── Excerpted text ──
“Most Holy Spirit, who didst brood
Upon the chaos, wild and rude,
And bid its angry tumult cease,
And give, for fierce confusion, peace;
Oh, hear us when we cry to Thee
For those in peril on the sea….”
William Whiting (1825-1878)
The circumstances of a warship’s lineage and history, including its end of days, sometimes assume both heroic and dramatically calamitous features. Between 1943 and 1946, fifty-eight US Navy Destroyers of the Sumner class were built in eleven shipyards. Although somewhat slower owing to greater displacement, Sumner vessels were distinguished from their predecessor classes primarily by having a slightly wider beam, adoption of twin rudders, and an enormous firepower that could be directed forward. A great many served in the Pacific, and the USS Frank E. Evans was among them. Eventually, their numbers simply became obsolete; some were lost in battle or damaged beyond repair. Today, only one of the Sumners survives; at Patriot’s Point Naval and Maritime Museum, South Carolina, the USS Laffey DD-724, aka “The ship that would not die.”
In Honor of BGen Frank E. Evans: A Legacy of Service
The Destroyer DD-754 was named for BGen Frank E. Evans (1876-1942), USMC (Ret), who enlisted during the Spanish-American War and was soon commissioned serving aboard Navy warships then and during the Philippine-American War; known as a skilled rifle shot. He was recalled to active duty for WWI service with the AEF, earning the Navy Cross and Meritorious Service Citation for performance during Chateau Thierry, Belleau Wood, and later at St-Mihiel. He continued in uniform until 1940. His decorations included the Purple Heart, the WWI Victory Medal with two clasps, the Haiti Expeditionary Medal, the French Fourragere of the Croix de Guerre, and the French Legion of Honor.
───
── Supplied data ──
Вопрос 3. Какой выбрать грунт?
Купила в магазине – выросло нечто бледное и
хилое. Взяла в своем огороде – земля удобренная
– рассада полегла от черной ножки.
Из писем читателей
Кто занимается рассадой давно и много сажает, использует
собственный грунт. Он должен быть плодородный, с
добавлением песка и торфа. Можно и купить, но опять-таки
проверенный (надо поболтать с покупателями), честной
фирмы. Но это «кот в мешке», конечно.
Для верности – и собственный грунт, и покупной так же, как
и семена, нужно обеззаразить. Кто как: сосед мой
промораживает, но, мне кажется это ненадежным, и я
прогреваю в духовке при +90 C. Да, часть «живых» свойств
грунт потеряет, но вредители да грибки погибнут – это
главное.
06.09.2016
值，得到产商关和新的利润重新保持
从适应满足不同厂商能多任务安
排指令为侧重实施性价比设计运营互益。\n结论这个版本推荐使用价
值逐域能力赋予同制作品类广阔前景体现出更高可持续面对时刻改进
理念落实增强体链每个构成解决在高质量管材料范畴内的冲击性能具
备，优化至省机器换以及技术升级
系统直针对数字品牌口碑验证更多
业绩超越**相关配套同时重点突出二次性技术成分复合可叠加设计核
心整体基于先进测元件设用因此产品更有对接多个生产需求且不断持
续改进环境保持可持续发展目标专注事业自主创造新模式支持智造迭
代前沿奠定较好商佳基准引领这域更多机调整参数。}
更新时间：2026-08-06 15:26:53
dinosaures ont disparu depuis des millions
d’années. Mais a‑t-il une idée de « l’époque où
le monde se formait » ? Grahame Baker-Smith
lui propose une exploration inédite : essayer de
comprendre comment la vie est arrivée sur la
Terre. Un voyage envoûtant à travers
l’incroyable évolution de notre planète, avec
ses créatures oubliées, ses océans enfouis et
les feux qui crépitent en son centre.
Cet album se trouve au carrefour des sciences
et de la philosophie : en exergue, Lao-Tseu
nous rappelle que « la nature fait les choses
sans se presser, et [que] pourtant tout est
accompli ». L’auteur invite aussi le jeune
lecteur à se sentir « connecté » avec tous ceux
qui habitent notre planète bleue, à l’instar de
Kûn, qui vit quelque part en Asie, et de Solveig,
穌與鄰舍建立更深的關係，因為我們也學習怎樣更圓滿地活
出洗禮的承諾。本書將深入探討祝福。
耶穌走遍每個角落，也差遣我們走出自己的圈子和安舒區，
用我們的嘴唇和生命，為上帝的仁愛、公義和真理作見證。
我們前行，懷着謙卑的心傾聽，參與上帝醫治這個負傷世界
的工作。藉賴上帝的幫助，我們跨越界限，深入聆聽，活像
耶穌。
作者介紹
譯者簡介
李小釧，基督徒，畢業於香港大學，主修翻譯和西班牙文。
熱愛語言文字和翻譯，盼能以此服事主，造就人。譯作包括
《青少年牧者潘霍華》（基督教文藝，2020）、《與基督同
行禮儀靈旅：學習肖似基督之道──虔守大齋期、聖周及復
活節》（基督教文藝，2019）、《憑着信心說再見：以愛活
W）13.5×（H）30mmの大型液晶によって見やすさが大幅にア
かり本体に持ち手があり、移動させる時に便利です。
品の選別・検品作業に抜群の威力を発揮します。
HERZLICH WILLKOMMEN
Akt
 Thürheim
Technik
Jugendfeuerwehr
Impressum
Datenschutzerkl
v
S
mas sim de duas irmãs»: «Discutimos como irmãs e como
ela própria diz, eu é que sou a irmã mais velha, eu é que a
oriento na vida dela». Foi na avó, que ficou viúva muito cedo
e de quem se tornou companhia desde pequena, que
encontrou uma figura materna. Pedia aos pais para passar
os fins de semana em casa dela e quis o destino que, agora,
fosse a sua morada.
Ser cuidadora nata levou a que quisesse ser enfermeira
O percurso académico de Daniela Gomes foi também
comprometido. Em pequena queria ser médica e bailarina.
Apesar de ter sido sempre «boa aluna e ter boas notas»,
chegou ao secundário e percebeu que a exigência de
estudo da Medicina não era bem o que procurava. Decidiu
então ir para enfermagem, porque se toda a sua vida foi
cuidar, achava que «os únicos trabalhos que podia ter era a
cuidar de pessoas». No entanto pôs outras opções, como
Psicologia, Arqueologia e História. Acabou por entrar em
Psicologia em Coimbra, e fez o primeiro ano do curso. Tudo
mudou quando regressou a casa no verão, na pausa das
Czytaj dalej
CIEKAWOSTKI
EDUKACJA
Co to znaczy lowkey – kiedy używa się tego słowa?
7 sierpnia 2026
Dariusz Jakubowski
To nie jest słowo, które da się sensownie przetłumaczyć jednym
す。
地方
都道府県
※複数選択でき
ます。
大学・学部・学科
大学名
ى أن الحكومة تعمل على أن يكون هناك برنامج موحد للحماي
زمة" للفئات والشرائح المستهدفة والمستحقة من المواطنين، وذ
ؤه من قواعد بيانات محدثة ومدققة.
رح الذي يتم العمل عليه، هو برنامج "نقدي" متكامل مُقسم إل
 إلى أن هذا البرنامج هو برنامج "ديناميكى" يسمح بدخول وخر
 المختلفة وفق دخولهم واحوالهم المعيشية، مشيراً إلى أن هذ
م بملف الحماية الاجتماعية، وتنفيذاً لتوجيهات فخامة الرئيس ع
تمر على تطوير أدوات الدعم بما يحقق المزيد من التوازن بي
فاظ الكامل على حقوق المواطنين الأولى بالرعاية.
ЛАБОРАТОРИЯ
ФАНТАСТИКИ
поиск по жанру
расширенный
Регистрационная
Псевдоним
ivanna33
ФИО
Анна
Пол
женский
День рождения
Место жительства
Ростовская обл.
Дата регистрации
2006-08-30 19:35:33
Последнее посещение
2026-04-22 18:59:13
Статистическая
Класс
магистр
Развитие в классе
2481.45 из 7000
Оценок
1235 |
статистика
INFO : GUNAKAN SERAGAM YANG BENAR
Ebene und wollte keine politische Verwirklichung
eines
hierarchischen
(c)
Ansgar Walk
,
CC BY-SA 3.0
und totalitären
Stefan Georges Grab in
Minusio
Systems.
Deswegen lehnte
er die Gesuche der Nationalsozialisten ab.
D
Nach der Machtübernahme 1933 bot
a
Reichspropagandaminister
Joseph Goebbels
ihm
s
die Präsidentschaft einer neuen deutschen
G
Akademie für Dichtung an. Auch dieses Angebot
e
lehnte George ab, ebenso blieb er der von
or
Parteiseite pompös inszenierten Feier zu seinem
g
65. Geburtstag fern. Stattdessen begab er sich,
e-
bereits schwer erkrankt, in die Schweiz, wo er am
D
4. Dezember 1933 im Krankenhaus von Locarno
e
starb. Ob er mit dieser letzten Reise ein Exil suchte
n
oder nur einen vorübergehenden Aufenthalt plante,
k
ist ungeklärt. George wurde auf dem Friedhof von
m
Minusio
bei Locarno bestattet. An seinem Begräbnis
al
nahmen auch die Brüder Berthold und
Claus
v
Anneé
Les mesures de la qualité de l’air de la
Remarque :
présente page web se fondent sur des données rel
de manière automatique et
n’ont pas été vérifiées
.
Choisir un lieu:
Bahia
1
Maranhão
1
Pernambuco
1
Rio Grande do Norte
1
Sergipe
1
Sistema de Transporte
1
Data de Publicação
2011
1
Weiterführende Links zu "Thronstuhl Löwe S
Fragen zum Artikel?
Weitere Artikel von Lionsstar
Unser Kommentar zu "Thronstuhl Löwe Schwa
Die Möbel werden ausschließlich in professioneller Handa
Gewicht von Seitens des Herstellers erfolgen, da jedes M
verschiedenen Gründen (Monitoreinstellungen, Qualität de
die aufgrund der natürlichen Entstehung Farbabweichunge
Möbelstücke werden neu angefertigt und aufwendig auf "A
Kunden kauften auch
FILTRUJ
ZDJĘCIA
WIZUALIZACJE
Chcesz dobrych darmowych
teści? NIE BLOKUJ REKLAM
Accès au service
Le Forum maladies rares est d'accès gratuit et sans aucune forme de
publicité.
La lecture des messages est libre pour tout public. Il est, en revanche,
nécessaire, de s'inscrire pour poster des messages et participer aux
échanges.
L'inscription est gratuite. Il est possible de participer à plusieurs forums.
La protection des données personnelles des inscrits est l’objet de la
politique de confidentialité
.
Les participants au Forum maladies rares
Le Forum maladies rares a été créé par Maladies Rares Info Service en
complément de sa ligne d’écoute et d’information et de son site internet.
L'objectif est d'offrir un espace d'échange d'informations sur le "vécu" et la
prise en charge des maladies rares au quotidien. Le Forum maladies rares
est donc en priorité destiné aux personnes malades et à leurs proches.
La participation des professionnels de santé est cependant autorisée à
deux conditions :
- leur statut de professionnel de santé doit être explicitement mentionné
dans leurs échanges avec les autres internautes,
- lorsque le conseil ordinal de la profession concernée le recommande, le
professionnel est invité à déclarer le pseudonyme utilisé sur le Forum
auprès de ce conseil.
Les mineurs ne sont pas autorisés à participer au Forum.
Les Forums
───
_Assignment A_. Repeat the portion of the article on the USS Frank E. Evans between "In Honor of" and "Legion of Honor.", inclusive.
_Assignment B_. Pick up the article on the USS Frank E. Evans after its last sentence and carry it forward.

_Written answer A_.
In Honor of BGen Frank E. Evans: A Legacy of Service
The Destroyer DD-754 was named for BGen Frank E. Evans (1876-1942), USMC (Ret), who enlisted during the Spanish-American War and was soon commissioned serving aboard Navy warships then and during the Philippine-American War; known as a skilled rifle shot. He was recalled to active duty for WWI service with the AEF, earning the Navy Cross and Meritorious Service Citation for performance during Chateau Thierry, Belleau Wood, and later at St-Mihiel. He continued in uniform until 1940. His decorations included the Purple Heart, the WWI Victory Medal with two clasps, the Haiti Expeditionary Medal, the French Fourragere of the Croix de Guerre, and the French Legion of Honor.

_Written answer B_.
Of the Allen M. Sumner class, the Evans keel was laid down in April 1944 at Bethlehem Steel, Staten Island, and launched in October that same year, sponsored by Mrs. Allean Evans, widow of the ship’s namesake. The 2.2-ton super-destroyer was commissioned in February 1945 to begin nearly 25 years of service in three wars of the Pacific Theater. Her assignments included convoy escort, fighter director, picket duty, screening cargo and troopships, anti-submarine patrol, troop movements, anti-aircraft gunnery, rescues at sea or from land, post-war occupation, Japanese surrender enforcement, covering and suppressing fire, humanitarian aid to US prisoners and Allied civilians, flagship, landing craft support, mail runs, and training until June 1946. She returned to Mare Island in 1947. She was refitted at Hunters Point, transported ammunition, and was decommissioned in 1949 at NS San Diego. The Evans was again activated in 1950 there and sailed to join the Seventh Fleet, as hostilities worsened on the Korean peninsula, to combine with the ten ships of Task Force 77. During the siege of Wonsan and in several other battles, she engaged communist shore batteries eleven times and regularly fought back against enemy incoming. Her crew proudly called her “The Gray Ghost,” “The Fighter,” or “The Lucky Evans,” and she participated in formations with a number of the more famous Navy ships, including the USS Missouri, before coming back home after a cruise of almost 52,000 miles. In 1952 she returned to Korean War service for a second time until the conflict wound down. “From 1954 through 1960, Frank E. Evans completed five tours of duty in the western Pacific, as well as joining extensive training operations along the [US] west coast and in the Hawaiian Islands, occasionally with Canadian naval ships.”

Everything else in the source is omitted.